Why You Need Technology to Find the Right Creative Talent

Marketers often adopt buzzwords to justify their strategies. “Let’s publish more snackable content, Larry.” “I want to be sure not to newsjack, Sandra.” “Penelope, let’s talk bottom-funnel next meeting.” The specialization of marketing terms, we’ve found, is an epidemic.

But there’s one buzzword that probably doesn’t get enough burn: talent. Marketers are realizing that you can’t just ask anyone to run a blog and expect her to suddenly turn into Kara Swisher or Jane Pratt. While some brands hire in-house editorial talent, others are turning to freelance content creators as a nimble way to scale their marketing efforts with experts who have the right voice and experience.

But finding talent is much easier than finding the right talent. The sheer number of freelance creatives on the market today can make finding contributors a lot like spotting Justin Bieber in a sea of tatted blondes. Contently’s freelance network alone has grown to roughly 60,000 self-employed creatives.

With so many options out there, how can brands build the perfect freelance team?

Data to the rescue

At Contently, we realized the only scalable and sustainable way to pair brands and freelancers was to build an algorithm that could act as matchmaker. It doesn’t help us or our clients for people to waste time and resources manually sifting through thousands of freelancers.

Each of the 60,000 freelancers on our platform create a portfolio to showcase their clips and add in a brief bio that teases their expertise. From these portfolios, we have access to over 1.2 million clips that have been published in just about every media outlet you can think of, as well as data that shows the social shares for every piece of content

For example, Russ Banham is a writer who regularly contributes to freelance projects for financial brands through the Contently platform. His profile includes the article “Why CIOs Should Be Happy About Shadow IT,” which was published on Forbes and generated 901 social shares. All of this information, along with data from Banham’s other 155 articles, goes toward the algorithm.

For people like Banham who work with our clients, we also have internal data that tracks factors like on-time percentage, engagement, and how often the freelancer communicated with the client. Outside of the Contently platform, third-party tools like Klout help us track social media influence.

With this information, we can measure each freelancer in specific ways that are important to brands, just as Pandora categorizes music on a very granular level through its Music Genome Project. We then use the insights to accurately pair brand publishers with the freelancer best suited to join their operation, whether for a single project or as a regular contributor.

We can measure each freelancer in specific ways that are important to brands, just as Pandora categorizes music on a very granular level through its Music Genome Project.

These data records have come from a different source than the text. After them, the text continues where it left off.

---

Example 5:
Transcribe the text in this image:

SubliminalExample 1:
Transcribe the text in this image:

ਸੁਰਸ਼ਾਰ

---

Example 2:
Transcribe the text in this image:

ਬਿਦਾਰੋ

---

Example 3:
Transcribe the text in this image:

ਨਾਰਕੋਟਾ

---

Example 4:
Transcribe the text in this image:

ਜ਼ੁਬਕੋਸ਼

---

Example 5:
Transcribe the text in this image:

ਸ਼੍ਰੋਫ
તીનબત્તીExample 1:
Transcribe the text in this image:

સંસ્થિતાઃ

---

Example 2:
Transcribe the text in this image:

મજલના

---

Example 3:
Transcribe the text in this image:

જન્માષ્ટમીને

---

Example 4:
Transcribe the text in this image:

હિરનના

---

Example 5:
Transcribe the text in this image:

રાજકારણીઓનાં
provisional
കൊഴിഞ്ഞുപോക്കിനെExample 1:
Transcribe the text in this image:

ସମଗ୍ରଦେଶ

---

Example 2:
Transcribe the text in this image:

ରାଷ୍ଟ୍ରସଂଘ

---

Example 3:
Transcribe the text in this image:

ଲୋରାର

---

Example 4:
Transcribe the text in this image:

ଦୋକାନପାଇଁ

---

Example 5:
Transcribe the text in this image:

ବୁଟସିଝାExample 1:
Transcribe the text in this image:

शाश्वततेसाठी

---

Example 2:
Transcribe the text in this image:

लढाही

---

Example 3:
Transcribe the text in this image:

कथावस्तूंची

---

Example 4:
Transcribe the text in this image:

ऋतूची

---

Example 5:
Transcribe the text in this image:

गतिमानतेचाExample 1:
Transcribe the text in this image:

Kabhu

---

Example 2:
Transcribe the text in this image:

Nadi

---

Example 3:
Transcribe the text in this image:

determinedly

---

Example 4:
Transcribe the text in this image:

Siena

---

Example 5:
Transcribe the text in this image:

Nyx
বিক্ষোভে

When you break it down, algorithms recognize that people desire things—whether it’s music, restaurants, clothing, or freelancers. The thing about data sourcing is that once you get passed the term “algorithm,” the process is actually quite intuitive.

Finding the golden nugget faster

As a data scientist at Contently, I continually have to ask: Why does this feature exist? What do these algorithms help us achieve?

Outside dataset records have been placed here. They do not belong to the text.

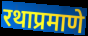
रथाप्रमाणे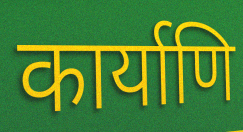
कार्याणि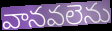
వానవలెనుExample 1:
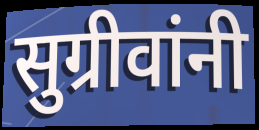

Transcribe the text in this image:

सुग्रीवांनी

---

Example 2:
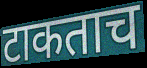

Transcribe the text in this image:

टाकताच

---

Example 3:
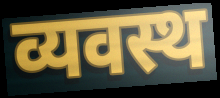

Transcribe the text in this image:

व्यवस्थ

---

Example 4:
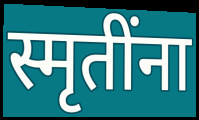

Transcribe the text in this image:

स्मृतींना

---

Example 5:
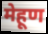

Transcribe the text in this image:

मेहूण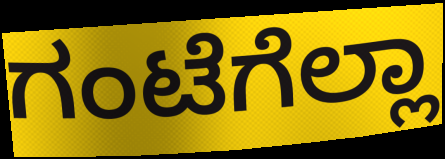
ಗಂಟೆಗೆಲ್ಲಾ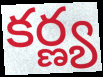
కర్ణ్యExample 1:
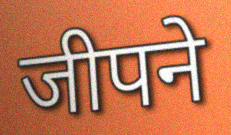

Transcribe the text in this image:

जीपने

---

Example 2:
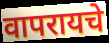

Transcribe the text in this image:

वापरायचे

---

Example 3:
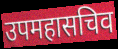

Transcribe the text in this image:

उपमहासचिव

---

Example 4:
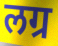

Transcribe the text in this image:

लग्र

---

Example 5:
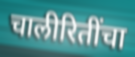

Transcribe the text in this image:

चालीरितींचाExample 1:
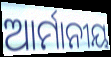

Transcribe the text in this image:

ଆର୍ମାନୀୟ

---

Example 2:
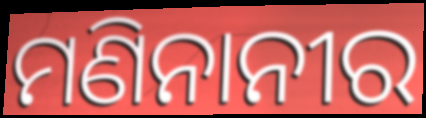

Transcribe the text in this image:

ମଣିନାନୀର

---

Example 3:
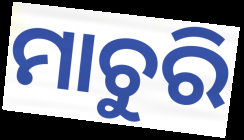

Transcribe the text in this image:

ମାଚୁରି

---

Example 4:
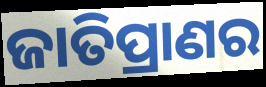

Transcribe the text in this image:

ଜାତିପ୍ରାଣର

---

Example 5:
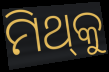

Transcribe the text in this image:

ମିଥ୍‍କୁ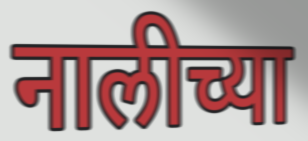
नालीच्या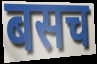
बसच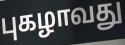
புகழாவதுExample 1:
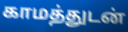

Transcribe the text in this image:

காமத்துடன்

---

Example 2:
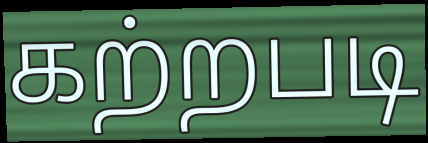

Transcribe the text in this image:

கற்றபடி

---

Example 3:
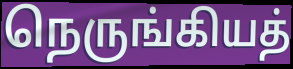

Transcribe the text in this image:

நெருங்கியத்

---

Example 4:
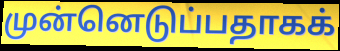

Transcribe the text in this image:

முன்னெடுப்பதாகக்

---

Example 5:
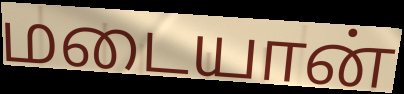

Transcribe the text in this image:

மடையான்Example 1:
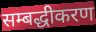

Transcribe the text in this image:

सम्बद्धीकरण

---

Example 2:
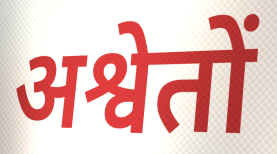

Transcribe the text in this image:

अश्वेतों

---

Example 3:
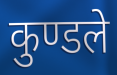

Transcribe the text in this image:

कुण्डले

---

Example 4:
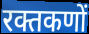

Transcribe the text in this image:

रक्तकणों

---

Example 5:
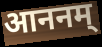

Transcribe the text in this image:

आननम्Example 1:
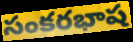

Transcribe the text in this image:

సంకరభాష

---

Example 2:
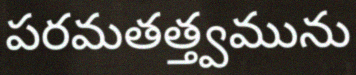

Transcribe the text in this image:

పరమతత్త్వమును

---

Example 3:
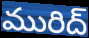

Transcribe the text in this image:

మురిద్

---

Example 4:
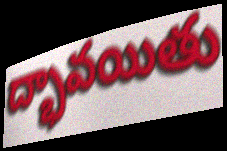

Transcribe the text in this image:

ద్భావయితు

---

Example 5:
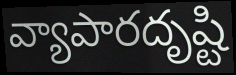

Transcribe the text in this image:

వ్యాపారదృష్టి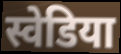
स्वेडियाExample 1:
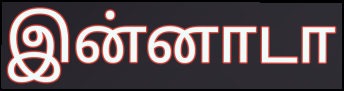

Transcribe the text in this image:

இன்னாடா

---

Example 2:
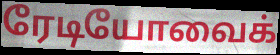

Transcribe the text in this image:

ரேடியோவைக்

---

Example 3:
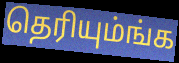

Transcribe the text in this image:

தெரியும்ங்க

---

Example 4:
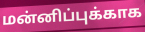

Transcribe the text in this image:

மன்னிப்புக்காக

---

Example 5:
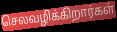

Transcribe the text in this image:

செலவழிக்கிறார்கள்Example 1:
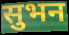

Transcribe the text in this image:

सुभन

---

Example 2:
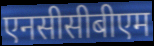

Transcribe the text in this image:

एनसीसीबीएम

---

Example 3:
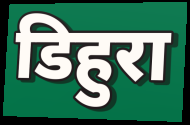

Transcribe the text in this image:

डिहुरा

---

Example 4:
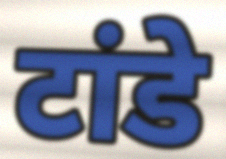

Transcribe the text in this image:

टांडे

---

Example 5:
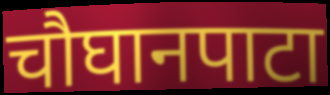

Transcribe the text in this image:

चौघानपाटा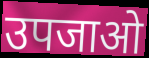
उपजाओ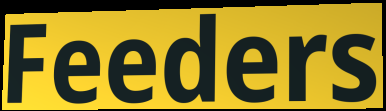
Feeders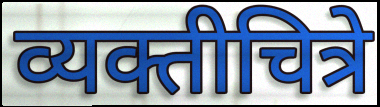
व्यक्तीचित्रे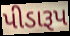
પીડારૂપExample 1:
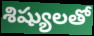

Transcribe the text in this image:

శిష్యులతో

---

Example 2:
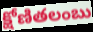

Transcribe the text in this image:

క్షోణితలంబు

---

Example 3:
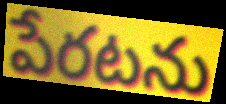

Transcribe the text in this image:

పేరటను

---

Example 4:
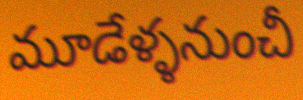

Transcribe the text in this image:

మూడేళ్ళనుంచీ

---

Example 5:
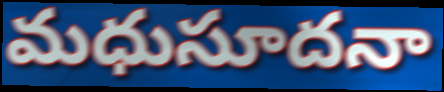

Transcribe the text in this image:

మధుసూదనా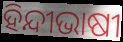
ହିନ୍ଦୀଭାଷୀ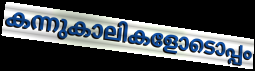
കന്നുകാലികളോടൊപ്പം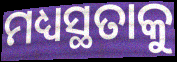
ମଧ୍ୟସ୍ଥତାକୁ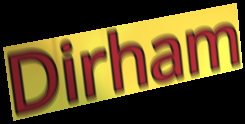
Dirham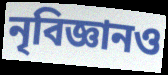
নৃবিজ্ঞানও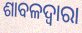
ଶାବଳଦ୍ୱାରାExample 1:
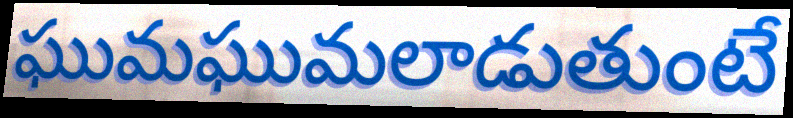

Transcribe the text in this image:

ఘుమఘుమలాడుతుంటే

The answer, in this case, is simple. Brands are able to quickly and accurately acquire talent to meet their content creation goals.

If you’re a marketer from a national doughnut chain looking for a writer to cover a story about an event hosted at our franchise in Austin, all you have to do is tell the algorithm that your need someone located in the Austin area who is familiar with the food and culture beat. That quick input will save you from needing to fly out a marketing or PR representative from your headquarters in Boston, who may not have time to churn out a story.

Once the algorithm makes recommendations, our internal talent managers can then work with the clients to sort through the short list of candidates and make final choices.

The application of this feature is broad. Brands can use the freelancer network to find creatives for a specific assignment—like the hypothetical Austin doughnut event—or to staff an editorial team for the long haul. The same process can even be used to source pitches from potential contributors.

The point of this project is to refine the way brands approach staffing so they can focus on the big picture. And just think, with technology guiding these talent decisions, you won’t need to call upon Larry from HR to write your snackable content ever again.